毛を売り物にしているわけでもあるまいし、特別な手入れはほとんどしないのです、とエレアノールは言った。


「構いません。文彫館に入って病について調べるなど、考えてもみなかったことです。貴重な経験をしました」


メエユーシュカは言葉通り、すでに満足していた。とは言え、エレアノールのふわふわの毛については何でも知りたいとも思っている。そういう性分なのである。

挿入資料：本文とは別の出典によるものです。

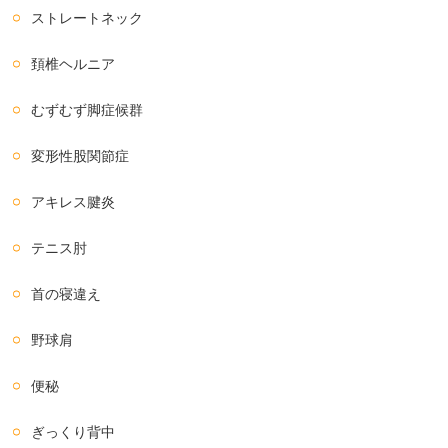
ストレートネック
頚椎ヘルニア
むずむず脚症候群
変形性股関節症
アキレス腱炎
テニス肘
首の寝違え
野球肩
便秘
ぎっくり背中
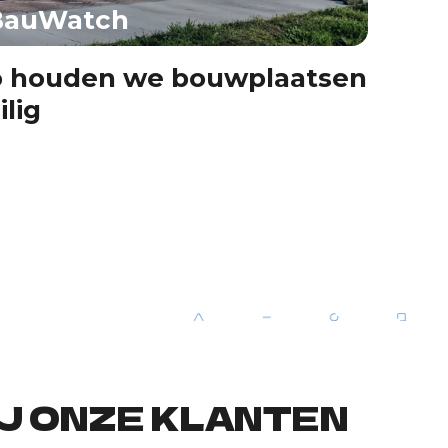
BauWatch
 houden we bouwplaatsen
ilig
J ONZE KLANTEN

加えて、エレアノールが非常に自分にとって好ましい人格であることも感じていた。


「里の病は、解決できそうですか」

「わかりませんが、手がかりは得られたように思います」

「快方を祈っています」

「ええ、ありがとうございます」


エレアノールが文献に目を通し終えて棚へ戻す。

案内士に閲覧許可の札を返し、二人で商業区画への道を歩いた。

天の光が建物に隠れるほどに傾いていた。


「何を話せばよいでしょうか」

「食べ物……については先ほど聞きましたね。普段の手入れ、眠るときや絡まりの対処はどのようにしているか、櫛の素材や形、洗うときの方法など……」

「それでは一つずつ訊いていただいて……、一つずつ答えますね」

「ああ、すみません……」


メエユーシュカは道の脇に目をやった。何か甘い匂いを感じ取ったのだ。

そこにあったのは、菓子の屋台だった。


「せっかくですから、何か食べながら話しましょう」

「……持ち合わせが」


エレアノールは俯いたけれど、メエユーシュカは自分の胸を叩いて言った。


「こう見えて実入りはいいのです」


ただその人の気を惹きたいだけだという自覚はあった。

半ば押し付けるようにふわふわの手に木皿を渡して、屋台の近く、道の脇の長椅子に並んで掛けた。


「……文彫館で手伝っていただいたのに」

「いいえ、大変な用事の最中なのに話をきいていただいて感謝しているのです。遠慮しないでください」

「では……お言葉に甘えさせていただきます。このお菓子は初めてです……パンの一種?」

「小麦粉と卵と砂糖を混ぜて焼いたようですね」


エレアノールは、砂糖のまぶされた菓子をひとかけら串でとって口に運んだ。

わずかに見える口元がもごもごと動くさまを、メエユーシュカは満ち足りた気持ちで眺めていた。

菓子を嚥下したエレアノールは声を弾ませた。


「おいしい!」

「それはよかった」

「メエユーシュカさんも、食べてください」


メエユーシュカは一皿分全てをエレアノールに譲るつもりだったが、エレアノールは退かなかった。


「食べ物を分け合うのは、尊いことだと思うのです」

「どういうことでしょう」

「わたしの里の病は、あるいは食べ物によってもたらされたものかもしれません。それでも、物を食べないわけにはいきません。食べることで、人は生きます。そんな食べ物を、人と分け合うということは、その人と同じ世界を共に生きたいという気持ちの証明なのだと、わたしは思います」


照れているのか、だんだんと小さくなる声で、それでもエレアノールは伝えてくれた。

その内容に、メエユーシュカは一瞬、呆気にとられた。

考えたこともなかった。難しいことを言う人だ。けれど、悪い気はしない。


「あなたは、とても賢くて、その上優しい。あなたの里も、きっと素敵なところだ」

「……ありがとうございます……」


表情は毛に隠れて見えないけれど、きっと微笑んでくれたその人との出会いを、その日二人で食べた菓子の味を、メエユーシュカは生涯忘れないだろう。




「ということがあったんだ」

「ふーん」


幼子は冷淡だ。メエユーシュカも、まあ子供の反応はそんなものだろうと思っていたから、この話に付け加えることはもうない。

それよりも大切なことがある。


いよいよ鉱山街へ到着するのだ。